É aqui que se chega ao ponto: a FIFA, como empresa capitalista que se tornou, não quer ser desafiada e sabe que países subservientes com seus governantes derramadores de verbas públicas e seus dirigentes esportivos puxa-sacos e covardes dirão sim de joelhos a todas obrigações por ela impostas, mesmo as mais inconsequentes, se for levado em consideração o longo prazo. O caso sul-africano já é realidade. Dos dez estádios usados na Copa, seis foram especialmente construídos para o torneio. Entre reformas e construções, o Estado gastou em torno de 2,6 bilhões de dólares e agora não tem ideia do que fazer com os chamados ‘elefantes brancos’. Dois exemplos são os mais dramáticos: o estádio Green Point, em Cape Town, está cogitado para ser demolido; o Polokwane, na paupérrima província de Limpopo, exige US$ 2 milhões anuais apenas para manutenção e serve para quase nada. O Brasil terá possivelmente estádios novos e caros em lugares como Brasília e Manaus, que servirão para sediar grandes clássicos, caso de Ceilândia x Gama e Rio Negro x Solimões após o final do torneio. Isso sem falar que Minas Gerais e Rio de Janeiro não terão estádios decentes para os dois próximos campeonatos brasileiros por conta da reforma do Mineirão e da re-reforma do Maracanã.
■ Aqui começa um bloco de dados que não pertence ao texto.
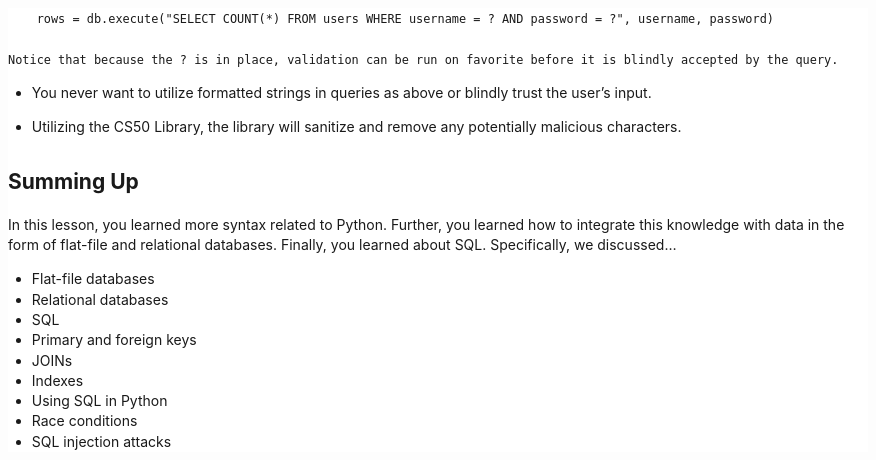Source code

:         rows = db.execute("SELECT COUNT(*) FROM users WHERE username = ? AND password = ?", username, password)

    Notice that because the ? is in place, validation can be run on favorite before it is blindly accepted by the query.

- You never want to utilize formatted strings in queries as above or blindly trust the user’s input.

- Utilizing the CS50 Library, the library will sanitize and remove any potentially malicious characters.

## Summing Up

In this lesson, you learned more syntax related to Python. Further, you learned how to integrate this knowledge with data in the form of flat-file and relational databases. Finally, you learned about SQL. Specifically, we discussed…

- Flat-file databases
- Relational databases
- SQL
- Primary and foreign keys
- JOINs
- Indexes
- Using SQL in Python
- Race conditions
- SQL injection attacks
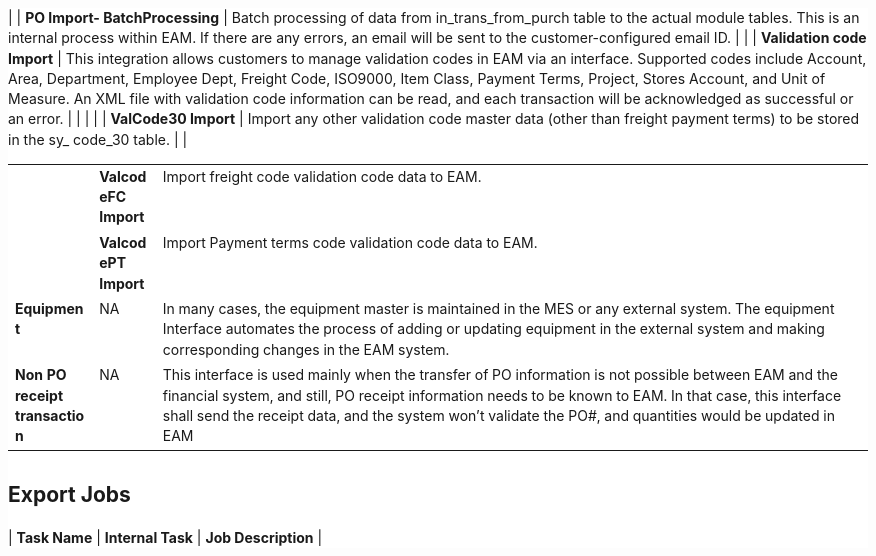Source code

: |                                                               |    **PO Import- BatchProcessing**                                                                                                                                                                                                                                                                                                                                                      | Batch processing of data from in_trans_from_purch table to the actual module tables. This is an internal process within EAM. If there are any errors, an email will be sent to the customer-configured email ID.                                |                       |
|       **Validation code Import**                              | This integration allows customers to manage validation codes in EAM via an interface. Supported codes include Account, Area, Department, Employee Dept, Freight Code, ISO9000, Item Class, Payment Terms, Project, Stores Account, and Unit of Measure. An XML file with validation code information can be read, and each transaction will be acknowledged as successful or an error. |                                                                                                                                                                                                                                                 |                       |
|                                                               |   **ValCode30 Import**                                                                                                                                                                                                                                                                                                                                                                 | Import any other validation code master data (other than freight payment terms) to be stored in the sy\_ code_30 table.                                                                                                                         |                       |

|  |                       |                                                                                                                                                                                                                                                                                                                              |
|---------------------------------------------------------------|-----------------------|------------------------------------------------------------------------------------------------------------------------------------------------------------------------------------------------------------------------------------------------------------------------------------------------------------------------------|
|                                                               | **ValcodeFC Import**  | Import freight code validation code data to EAM.                                                                                                                                                                                                                                                                             |
|                                                               |  **ValcodePT Import** | Import Payment terms code validation code data to EAM.                                                                                                                                                                                                                                                                       |
|    **Equipment**                                              |    NA                 | In many cases, the equipment master is maintained in the MES or any external system. The equipment Interface automates the process of adding or updating equipment in the external system and making corresponding changes in the EAM system.                                                                                |
|     **Non PO receipt transaction**                            |      NA               | This interface is used mainly when the transfer of PO information is not possible between EAM and the financial system, and still, PO receipt information needs to be known to EAM. In that case, this interface shall send the receipt data, and the system won’t validate the PO\#, and quantities would be updated in EAM |

## Export Jobs

| **Task Name**                                 | **Internal Task**                                                                                                                                                                                                                                                                                                                                                                                                                                                                                                                                                                                                       | **Job Description**                                                                                                                                                                                                                                                                                                                                                                                                                                                                                                                |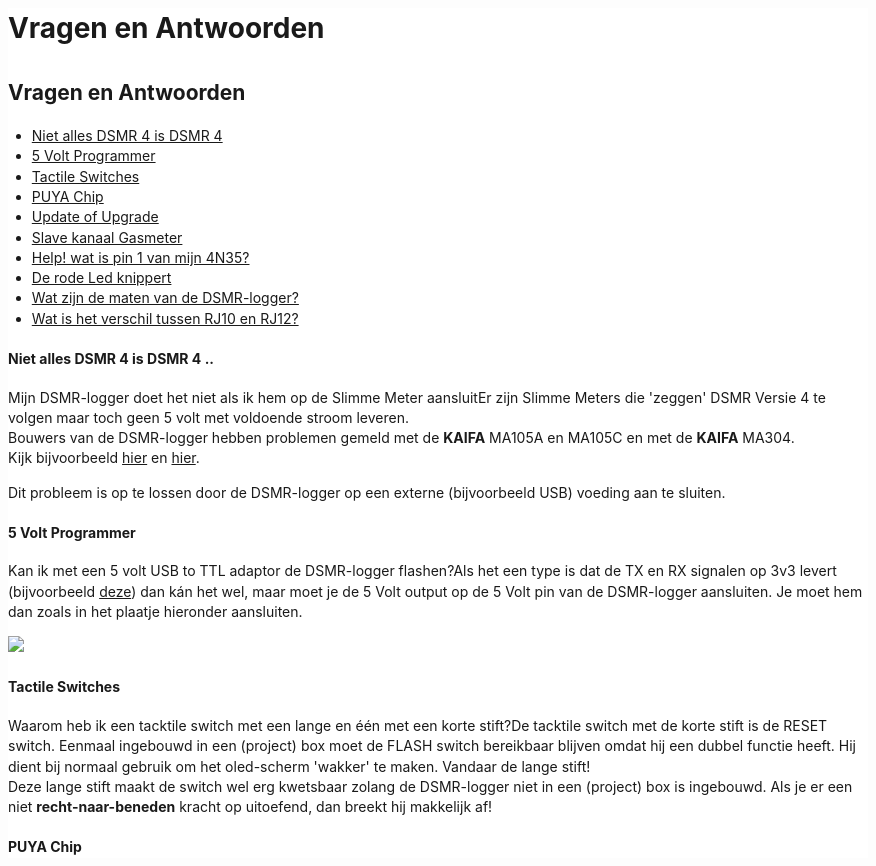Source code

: # Vragen en Antwoorden

##  Vragen en Antwoorden <a id="vragen-en-antwoorden"></a>

* [Niet alles DSMR 4 is DSMR 4](vragen-en-antwoorden.md#niet-alles-dsmr-4-is-dsmr-4)
* [5 Volt Programmer](vragen-en-antwoorden.md#5-volt-programmer)
* [Tactile Switches](vragen-en-antwoorden.md#tactile-switches)
* [PUYA Chip](vragen-en-antwoorden.md#puya-chip)
* [Update of Upgrade](vragen-en-antwoorden.md#update-of-upgrade)
* [Slave kanaal Gasmeter](vragen-en-antwoorden.md#slave-kanaal-gasmeter)
* [Help! wat is pin 1 van mijn 4N35?](vragen-en-antwoorden.md#help-wat-is-pin-1-van-mijn-4n35)
* [De rode Led knippert](vragen-en-antwoorden.md#de-rode-led-knippert)
* [Wat zijn de maten van de DSMR-logger?](vragen-en-antwoorden.md#wat-zijn-de-maten-van-de-dsmr-logger-v4)
* [Wat is het verschil tussen RJ10 en RJ12?](vragen-en-antwoorden.md#wat-is-het-verschil-tussen-rj10-en-rj12)

#### Niet alles DSMR 4 is DSMR 4 .. <a id="niet-alles-dsmr-4-is-dsmr-4"></a>

Mijn DSMR-logger doet het niet als ik hem op de Slimme Meter aansluitEr zijn Slimme Meters die 'zeggen' DSMR Versie 4 te volgen maar toch geen 5 volt met voldoende stroom leveren.  
Bouwers van de DSMR-logger hebben problemen gemeld met de **KAIFA** MA105A en MA105C en met de **KAIFA** MA304.  
Kijk bijvoorbeeld [hier](https://willem.aandewiel.nl/index.php/2018/08/28/slimme-meter-uitlezer/#comment-368) en [hier](https://willem.aandewiel.nl/index.php/2018/08/28/slimme-meter-uitlezer/#comment-334).  
  
Dit probleem is op te lossen door de DSMR-logger op een externe \(bijvoorbeeld USB\) voeding aan te sluiten.

#### 5 Volt Programmer <a id="5-volt-programmer"></a>

Kan ik met een 5 volt USB to TTL adaptor de DSMR-logger flashen?Als het een type is dat de TX en RX signalen op 3v3 levert \(bijvoorbeeld [deze](https://opencircuit.nl/Product/12809/USB-to-TTL-Serial-Cable-Debug-Console-Cable-for-Raspberry-Pi)\) dan kán het wel, maar moet je de 5 Volt output op de 5 Volt pin van de DSMR-logger aansluiten. Je moet hem dan zoals in het plaatje hieronder aansluiten.

![](https://mrwheel.github.io/DSMRloggerWS/img/5VoltProgrammer.png)

#### Tactile Switches <a id="tactile-switches"></a>

Waarom heb ik een tacktile switch met een lange en één met een korte stift?De tacktile switch met de korte stift is de RESET switch. Eenmaal ingebouwd in een \(project\) box moet de FLASH switch bereikbaar blijven omdat hij een dubbel functie heeft. Hij dient bij normaal gebruik om het oled-scherm 'wakker' te maken. Vandaar de lange stift!  
Deze lange stift maakt de switch wel erg kwetsbaar zolang de DSMR-logger niet in een \(project\) box is ingebouwd. Als je er een niet **recht-naar-beneden** kracht op uitoefend, dan breekt hij makkelijk af!

#### PUYA Chip <a id="puya-chip"></a>
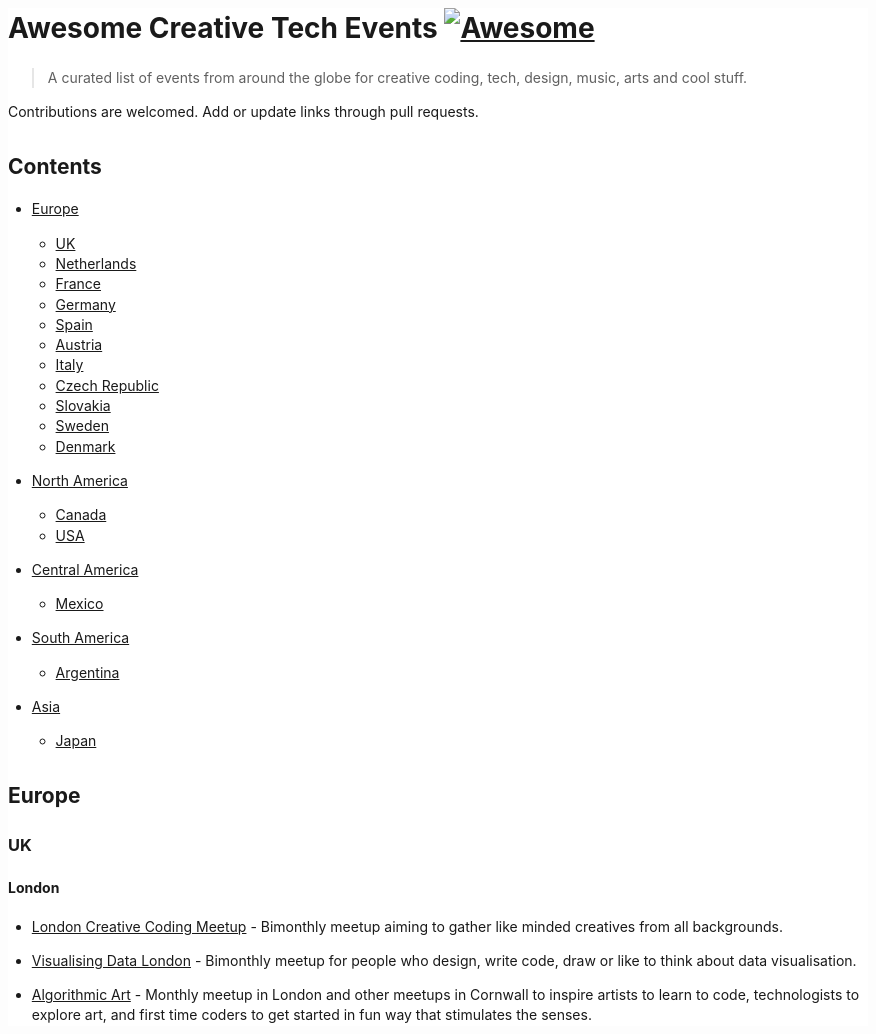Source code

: Awesome Creative Tech Events [![Awesome](https://awesome.re/badge-flat.svg)](https://awesome.re)
================================================================================================

> A curated list of events from around the globe for creative coding, tech, design, music, arts and cool stuff.

Contributions are welcomed. Add or update links through pull requests.

Contents
--------

-   [Europe](#europe)

    -   [UK](#uk)
    -   [Netherlands](#netherlands)
    -   [France](#france)
    -   [Germany](#germany)
    -   [Spain](#spain)
    -   [Austria](#austria)
    -   [Italy](#italy)
    -   [Czech Republic](#czech-republic)
    -   [Slovakia](#slovakia)
    -   [Sweden](#sweden)
    -   [Denmark](#denmark)

-   [North America](#north-america)

    -   [Canada](#canada)
    -   [USA](#usa)

-   [Central America](#central-america)

    -   [Mexico](#mexico)

-   [South America](#south-america)

    -   [Argentina](#argentina)

-   [Asia](#asia)
    -   [Japan](#japan)

Europe
------

### UK

#### London

-   [London Creative Coding Meetup](https://www.meetup.com/london-creative-coding/) - Bimonthly meetup aiming to gather like minded creatives from all backgrounds.

-   [Visualising Data London](https://www.meetup.com/Visualising-Data-London/) - Bimonthly meetup for people who design, write code, draw or like to think about data visualisation.

-   [Algorithmic Art](https://www.meetup.com/Algorithmic-Art/) - Monthly meetup in London and other meetups in Cornwall to inspire artists to learn to code, technologists to explore art, and first time coders to get started in fun way that stimulates the senses.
De volta à Rússia, os prováveis novos estádios não terão final menos trágico. Pois apesar de alguns clubes terem conquistado recente projeção no cenário europeu graças ao dinheiro dos bilionários do espólio da extinta União Soviética – CSKA Moscou, Rubin Kazan e FC Zenit São Petersburgo (que não contrata jogadores negros) são os exemplos mais bem acabados -, a maioria das agremiações sofre com falta de público e débitos impagáveis. Ao final da temporada 2010/2011, o FC Saturn abandonou a Premier League Russa em função um dívida de aproximadamente 20 milhões de euros. No mesmo período, a FC Amkar foi também aceitou o rebaixamento por uma dívida próxima aos cinco milhões de euros, mas foi salvo na última hora e jogara a longa temporada 2011/2012 de 18 meses, assim elaborada para que a Rússia consiga adequar-se ao calendário europeu ocidental. O mais incrível é que os dois clubes imediatamente selecionados para substituírem o Saturn por suas colocações na segunda divisão negaram o ascenso por não terem condições financeiras para bancar as exigências da Federação Russa de Futebol e a vaga caiu no colo do quinto colocado, o Krasnodar. Com tais condições internas, praças esportivas padrão Copa do Mundo para quê e para quem?
Mas a FIFA tem uma desculpa socialmente correta na ponta de sua língua de serpente: a realização de uma Copa do Mundo traz benefícios inegáveis para os países-sede, caso das obrigatórias melhorias no transporte público (na África do Sul não aconteceu isso) e nos serviços considerados essenciais, caso da saúde e do saneamento básico (na África do Sul isso também não aconteceu). Mas mesmo que tais melhorias tenham lugar, elas não poderiam ocorrer sem a tal Copa do Mundo FIFA?

Parte das informações contidas nessa publicação foram encontradas no blog do jornalista da ESPN Mauro Cézar Pereira (citando outro jornalista da mesma rede, Gerd Wenzel) e nas edições 288 e 289 da revista When Saturday Comes.